A Federal Reserve survey of business conditions around the country found that the U.S. economy grew at a “slight to modest” pace in September and early October, but also documented many areas of economic activity hobbled by the coronavirus pandemic.
The Fed report made public Wednesday said that the pace of activity varied greatly among sectors of the U.S. economy. Housing demand showed solid gains, helped by very low mortgage rates, but conditions in commercial real estate continued to deteriorate. That sector has been hurt by the closing of thousands of restaurants and other retail establishments.
The report, known as the beige book, said that the outlook among the central bank’s business contacts remained generally optimistic but that respondents expressed “a considerable degree of uncertainty” about the future.
“Restaurants in many districts expressed concern that cooler weather would slow sales as they have relied on outdoor dining,” the Fed report said.
It said that banks were also worried about rising delinquency rates in coming months.

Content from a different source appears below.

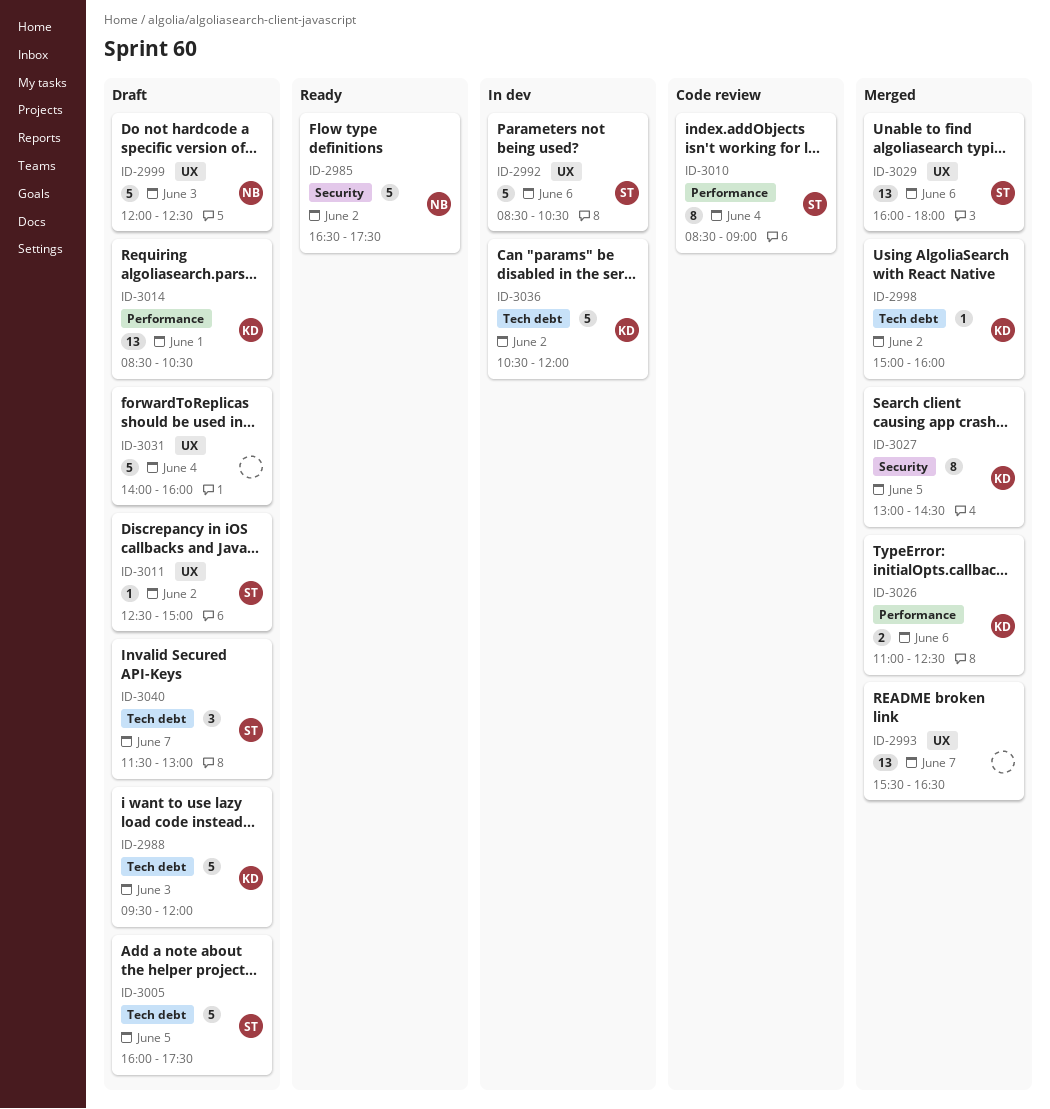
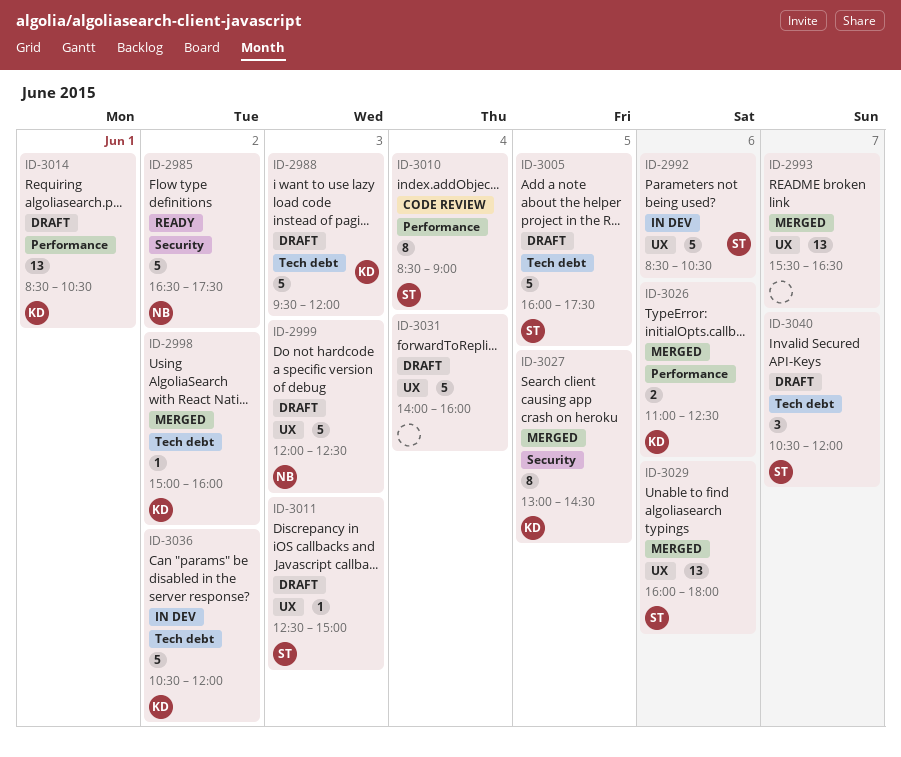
ID-3011, day: Jun 2 -> Jun 3
ID-3040, begins: 11:30 -> 10:30
ID-3040, ends: 13:00 -> 12:00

Analysts are concerned about foreclosures on home mortgages and commercial real estate after support payments for individuals and businesses expired in late July or August.
The report said that while consumer spending, which accounts for two-thirds of economic activity, remained positive, some districts reported a leveling off in retail sales, which could be linked to the expiration of the support programs in the summer.
The Fed survey said that businesses reported only modest price increases with “notable exceptions.” Prices were up significantly for things such as food, autos and appliances, a development that has been linked to shortages stemming from the coronavirus. Prices for personal protective equipment, technology needed for remote work, and sanitation equipment also showed increases.
Lewis Alexander, U.S. chief economist for Nomura, said he believes these price increases would turn out to be transitory as production ramps up.
The Fed report was based on responses gathered by the Fed’s 12 regional banks before Oct. 9. The information will be used when the Fed holds its next meeting to set interest rates on Nov. 4 and 5, just after the election.
The expectation is that the Fed will keep its key policy rate unchanged at the current ultra-low level of 0% to 0.25% and keep signaling that it intends to keep rates at that low level through 2023
However, the central bank may feel the need to go even farther in providing economic support if a new wave of virus cases is threatening to throw the recovery into reverse. Congress so far has been unable to reach a compromise and provide another package of economic support for individuals and businesses.
In a speech Wednesday, Lael Brainard, a member of the Fed’s board, warned that the economy could face higher risks if Congress does not provide additional spending to bolster hard-hit sectors.
“Apart from the course of the virus itself, the most significant downside risk to my outlook would be the failure of additional fiscal support to materialize,” Brainard said in an on-line discussion.